There are no similarly bold resolutions on offer at the convention to be held later this month in Winnipeg, no doubt a reflection of the fact that the ruling party has only just begun to deliver on more than 150 ambitious promises made during last fall’s campaign.

The biggest item on the agenda involves not policy but the internal operations of the Liberal party: a proposal to overhaul its constitution to, among other things, do away with the concept of membership, giving anyone willing to register as a Liberal the opportunity to vote in leadership and nomination contests, attend conventions and take part in policy development.

Still, there are some resolutions that would push the government to go further than the campaign platform, calling for such things as:

  • A guaranteed minimum income.
  • Expansion of universal health care to include pharmacare, home care and palliative care.
  • Turning the federal portion of student loans into grants for low-income families in 2017 and for middle-income families in 2018.
  • Lower the voting age to 16.
  • Repeal the previous Conservative government’s anti-terrorism legislation, whereas the platform promised only to repeal or amend some provisions.

There’s also no shortage of lofty proposals, such as the Liberal women’s commission’s resolution calling for the creation of a department of peace and non-violence, with a mandate to create a civilian service of professionally trained people working to prevent war and resolve conflict in Canada and around the globe.

The women’s commission also wants the government to create a panel to recommend ways to improve prevention, reporting and prosecution of sexual assault, considering changes including the creation of specialized sexual assault courts and requiring both the accused and victim to testify.

The Ontario wing of the party is proposing to strike a task force aimed at elimination of “all forms of Islamophobia.”

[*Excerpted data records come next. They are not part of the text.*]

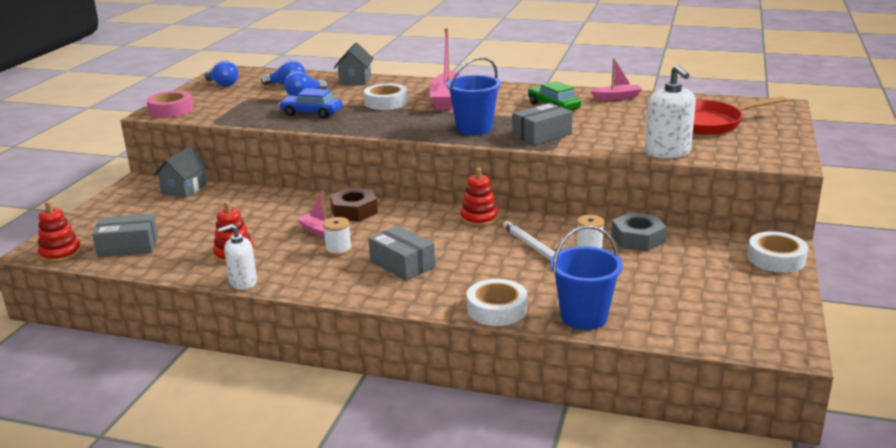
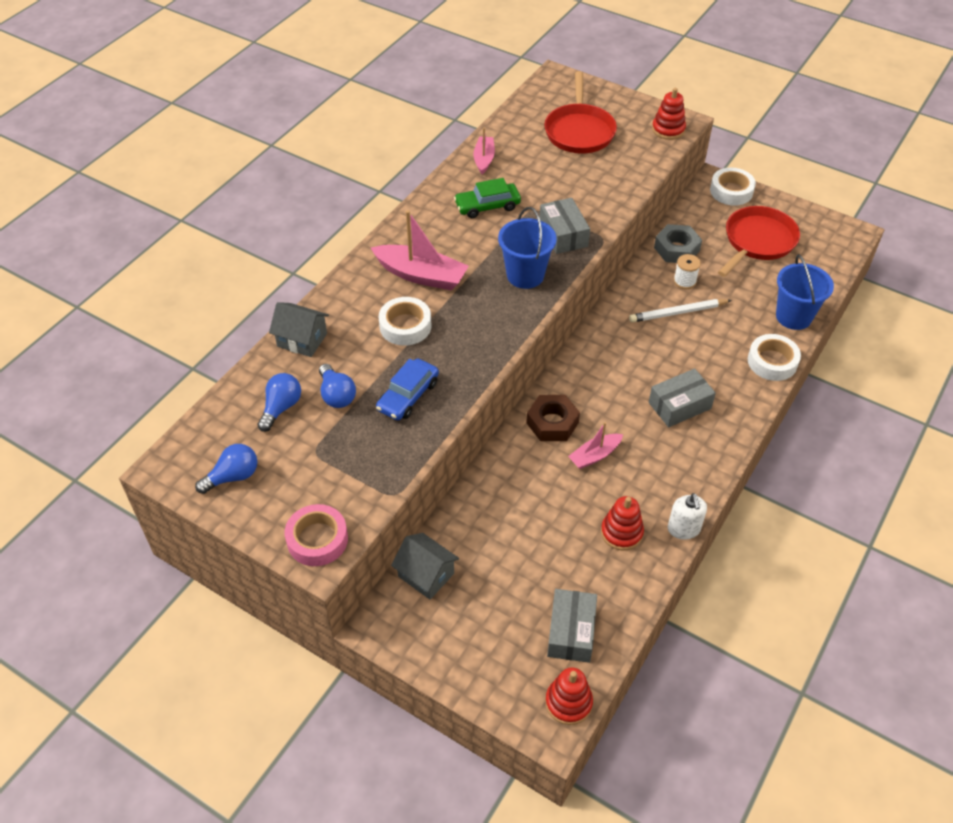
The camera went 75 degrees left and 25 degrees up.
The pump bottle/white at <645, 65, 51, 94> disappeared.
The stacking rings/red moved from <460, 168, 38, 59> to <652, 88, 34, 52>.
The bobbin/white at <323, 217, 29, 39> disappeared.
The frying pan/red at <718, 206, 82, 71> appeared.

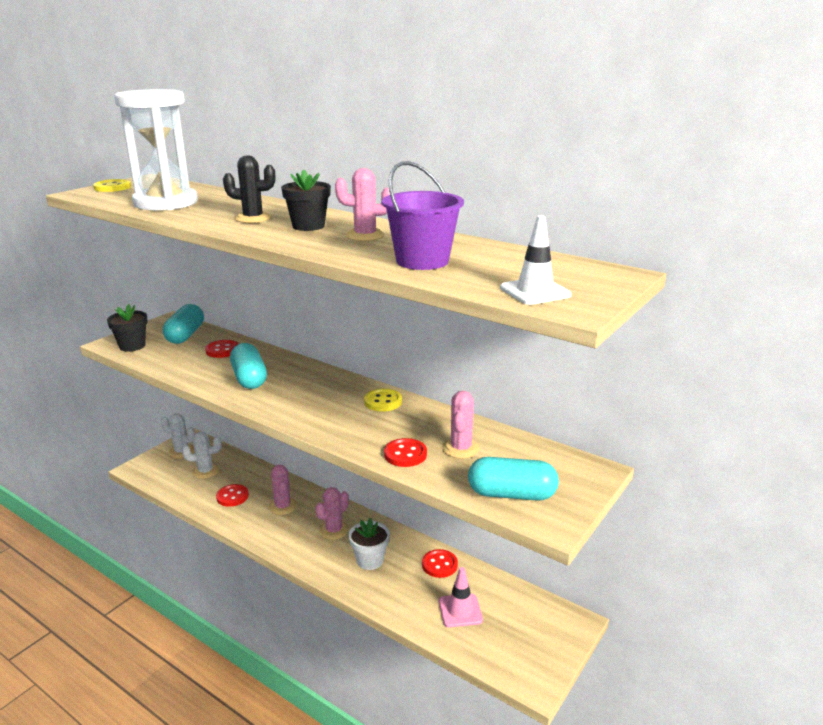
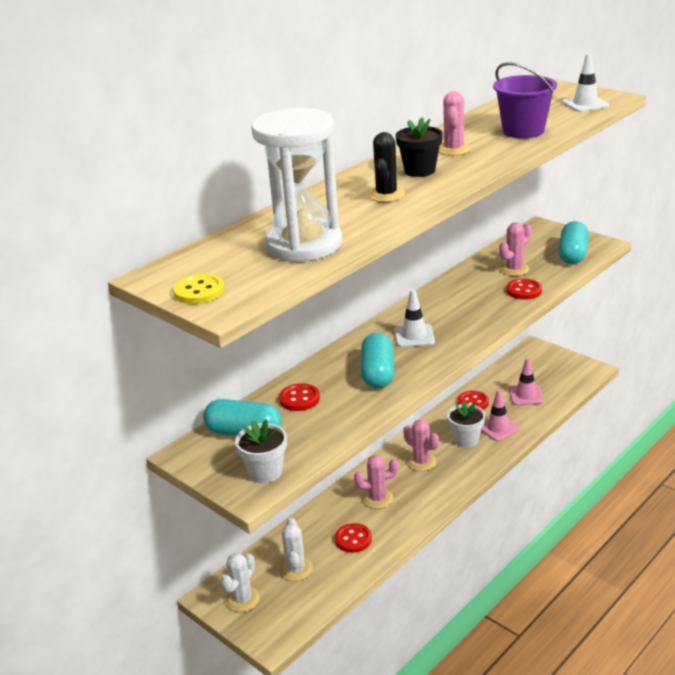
The camera went 80 degrees left and 5 degrees up.
The plant pot/black at <107, 304, 41, 48> became the plant pot/white at <235, 420, 52, 63>.
The capsule/teal at <230, 343, 37, 46> turned 75 degrees counterclockwise.
The sewing button/bright yellow at <364, 388, 38, 24> disappeared.
The saguaro cactus/pink at <442, 391, 38, 68> turned 60 degrees counterclockwise.
The road cone/white at <394, 289, 41, 58> appeared.
The road cone/pink at <481, 390, 39, 51> appeared.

The party’s youth commission wants the government to introduce legislation establishing the right to an “ecologically balanced environment” as a human right and to offer safe haven to “climate refugees” displaced by climate change.

It also wants the government to establish a department of lesbian, gay, bisexual and transgendered equity and to give refuge to LGBTQ refugees fleeing persecution.

There are no resolutions specifically on the thorny question of pipelines which bedevilled the recent NDP convention. But in contrast to the Leap Manifesto, which New Democrats agreed to consider and which was widely seen as anti-pipeline and anti-oil industry, the Alberta wing of the Liberal party has a resolution that recognizes the sector as “a significant employer” and calls for retraining for workers whose jobs are lost in the transition away from fossil fuels.

However, another resolution, from the Nova Scotia wing, calls for a creation of national standards for carbon pricing and a phase-out of fossil fuel subsidies over the next five years.

Not all the resolutions will actually be put to a vote at the convention. Most will wind up being discussed only in a series of five policy workshops, each of which will choose two resolutions to send to the plenary session, along with 13 priority resolutions that will automatically go to the plenary.